Fans, will jemand sowas wirklich haben? War es nicht letztlich doch eine weise Entscheidung von Facebook, dieses Wort aus dem internen Sprachgebrauch zu streichen? Ich meine Ja. Wir erinnern uns: Fan kommt von “Fanatiker”, was der Duden als “blinder, rücksichtsloser Eiferer” definiert. Nach diesem Tweet heute hier darf man dem sehrsehr unbedingt zustimmen.

Bieber-Fan 2

Was ist passiert? Wir erinnern uns: Justin Bieber (JB) ist ein Teenager, ein 17-jähriger Kanadier, der mit einem dünnen Stimmchen ausgestattet ist und Popmusik vorträgt, die an Seichtigkeit kaum zu übertreffen ist.

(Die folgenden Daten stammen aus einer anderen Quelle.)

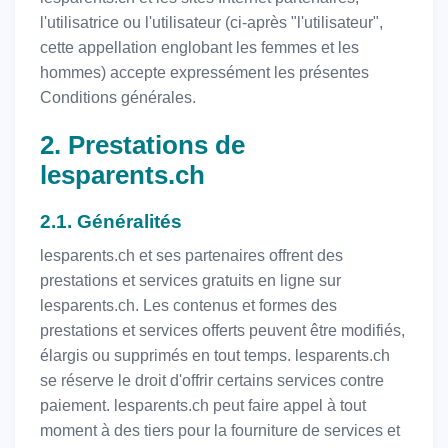
l'utilisatrice ou l'utilisateur (ci-après "l'utilisateur",
cette appellation englobant les femmes et les
hommes) accepte expressément les présentes
Conditions générales.
2. Prestations de
lesparents.ch
2.1. Généralités
lesparents.ch et ses partenaires offrent des
prestations et services gratuits en ligne sur
lesparents.ch. Les contenus et formes des
prestations et services offerts peuvent être modifiés,
élargis ou supprimés en tout temps. lesparents.ch
se réserve le droit d'offrir certains services contre
paiement. lesparents.ch peut faire appel à tout
moment à des tiers pour la fourniture de services et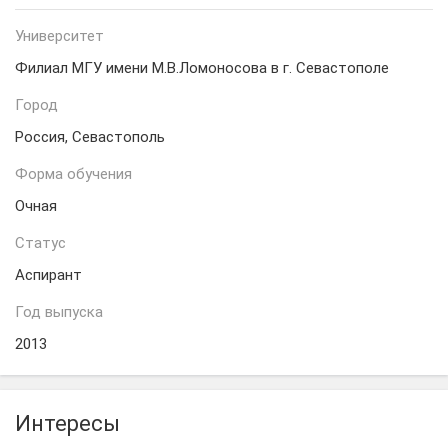
Университет
Филиал МГУ имени М.В.Ломоносова в г. Севастополе
Город
Россия, Севастополь
Форма обучения
Очная
Статус
Аспирант
Год выпуска
2013
Интересы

Gut, er hat Erfolg, seine Veröffentlichungen stürmen die Charts. Popdreck bleibt das trotzdem. Mit eben diesen beschmeißen die Fanatiker, die Bieber-Eiferer, den Sender Pro7 und zwar wegen diesen Beitrags im Boulevardmagazin TAFF.

Harmloser, leicht ironischer Beitrag. Aber Achtung, Bieber hat Fans. Die fallen jetzt gerade massenweise über den Sender her. Zum Beispiel mit sowas.

Bieber-Fan 1

Noch Fragen? Der Mob ist los. Fans? Ich will keine haben.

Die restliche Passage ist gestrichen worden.